**Your objective**
All entries should be copied exactly; the pictures stay out.

**Data listing**
[Start of section]

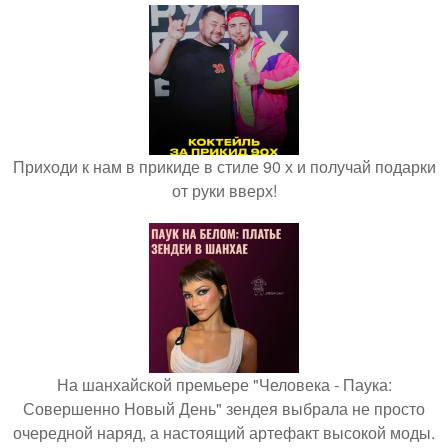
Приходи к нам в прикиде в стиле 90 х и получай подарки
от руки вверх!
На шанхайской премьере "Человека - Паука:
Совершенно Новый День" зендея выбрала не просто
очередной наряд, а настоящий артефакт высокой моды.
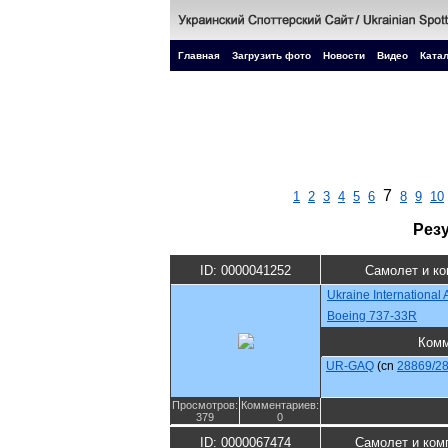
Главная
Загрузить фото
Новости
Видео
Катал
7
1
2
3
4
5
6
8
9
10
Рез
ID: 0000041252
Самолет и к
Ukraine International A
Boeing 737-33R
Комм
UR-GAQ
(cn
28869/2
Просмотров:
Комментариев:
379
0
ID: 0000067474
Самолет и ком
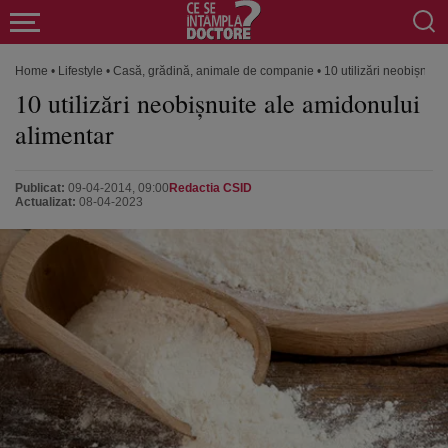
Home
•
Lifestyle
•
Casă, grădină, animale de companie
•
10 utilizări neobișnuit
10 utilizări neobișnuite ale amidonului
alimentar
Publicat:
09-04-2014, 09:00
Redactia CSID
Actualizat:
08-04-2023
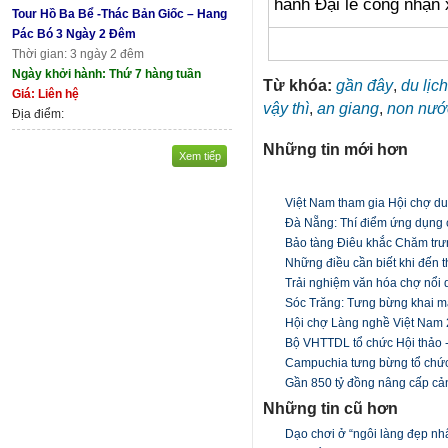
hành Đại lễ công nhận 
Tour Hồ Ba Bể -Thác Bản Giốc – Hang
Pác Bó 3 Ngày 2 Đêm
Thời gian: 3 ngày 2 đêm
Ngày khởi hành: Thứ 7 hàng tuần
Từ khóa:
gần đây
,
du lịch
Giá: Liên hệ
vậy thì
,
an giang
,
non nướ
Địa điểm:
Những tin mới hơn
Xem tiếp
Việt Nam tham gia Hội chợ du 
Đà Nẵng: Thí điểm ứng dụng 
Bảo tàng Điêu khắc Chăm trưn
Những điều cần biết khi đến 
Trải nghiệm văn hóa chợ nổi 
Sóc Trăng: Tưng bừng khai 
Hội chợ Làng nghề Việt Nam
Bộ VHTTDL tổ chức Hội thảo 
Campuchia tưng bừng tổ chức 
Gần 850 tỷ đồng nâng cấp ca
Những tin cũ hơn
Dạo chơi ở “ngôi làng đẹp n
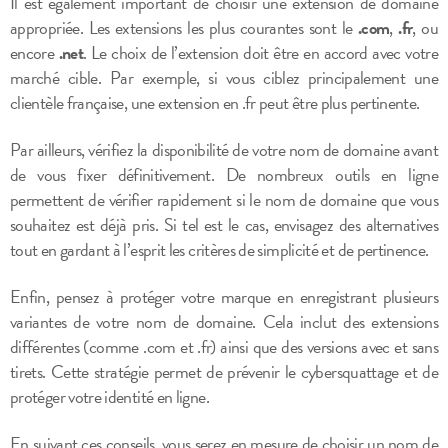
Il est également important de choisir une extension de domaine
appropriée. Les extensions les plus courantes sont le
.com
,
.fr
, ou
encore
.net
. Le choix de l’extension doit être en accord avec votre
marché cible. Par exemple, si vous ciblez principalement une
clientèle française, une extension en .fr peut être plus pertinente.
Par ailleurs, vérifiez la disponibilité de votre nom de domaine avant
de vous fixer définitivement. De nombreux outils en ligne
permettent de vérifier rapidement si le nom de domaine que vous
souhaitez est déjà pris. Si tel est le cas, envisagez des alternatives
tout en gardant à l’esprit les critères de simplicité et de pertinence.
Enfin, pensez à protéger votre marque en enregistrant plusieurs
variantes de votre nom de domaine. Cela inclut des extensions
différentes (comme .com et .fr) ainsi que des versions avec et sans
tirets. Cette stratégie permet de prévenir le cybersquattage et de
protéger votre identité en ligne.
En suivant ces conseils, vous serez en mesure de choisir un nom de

[End of section]

**Written solution**
Приходи к нам в прикиде в стиле 90 х и получай подарки
от руки вверх!
На шанхайской премьере "Человека - Паука:
Совершенно Новый День" зендея выбрала не просто
очередной наряд, а настоящий артефакт высокой моды.
Главная
Загрузить фото
Новости
Видео
Катал
7
1
2
3
4
5
6
8
9
10
Рез
ID: 0000041252
Самолет и к
Ukraine International A
Boeing 737-33R
Комм
UR-GAQ
(cn
28869/2
Просмотров:
Комментариев:
379
0
ID: 0000067474
Самолет и ком
Home
•
Lifestyle
•
Casă, grădină, animale de companie
•
10 utilizări neobișnuit
10 utilizări neobișnuite ale amidonului
alimentar
Publicat:
09-04-2014, 09:00
Redactia CSID
Actualizat:
08-04-2023
hành Đại lễ công nhận 
Tour Hồ Ba Bể -Thác Bản Giốc – Hang
Pác Bó 3 Ngày 2 Đêm
Thời gian: 3 ngày 2 đêm
Ngày khởi hành: Thứ 7 hàng tuần
Từ khóa:
gần đây
,
du lịch
Giá: Liên hệ
vậy thì
,
an giang
,
non nướ
Địa điểm:
Những tin mới hơn
Xem tiếp
Việt Nam tham gia Hội chợ du 
Đà Nẵng: Thí điểm ứng dụng 
Bảo tàng Điêu khắc Chăm trưn
Những điều cần biết khi đến 
Trải nghiệm văn hóa chợ nổi 
Sóc Trăng: Tưng bừng khai 
Hội chợ Làng nghề Việt Nam
Bộ VHTTDL tổ chức Hội thảo 
Campuchia tưng bừng tổ chức 
Gần 850 tỷ đồng nâng cấp ca
Những tin cũ hơn
Dạo chơi ở “ngôi làng đẹp n
Il est également important de choisir une extension de domaine
appropriée. Les extensions les plus courantes sont le
.com
,
.fr
, ou
encore
.net
. Le choix de l’extension doit être en accord avec votre
marché cible. Par exemple, si vous ciblez principalement une
clientèle française, une extension en .fr peut être plus pertinente.
Par ailleurs, vérifiez la disponibilité de votre nom de domaine avant
de vous fixer définitivement. De nombreux outils en ligne
permettent de vérifier rapidement si le nom de domaine que vous
souhaitez est déjà pris. Si tel est le cas, envisagez des alternatives
tout en gardant à l’esprit les critères de simplicité et de pertinence.
Enfin, pensez à protéger votre marque en enregistrant plusieurs
variantes de votre nom de domaine. Cela inclut des extensions
différentes (comme .com et .fr) ainsi que des versions avec et sans
tirets. Cette stratégie permet de prévenir le cybersquattage et de
protéger votre identité en ligne.
En suivant ces conseils, vous serez en mesure de choisir un nom de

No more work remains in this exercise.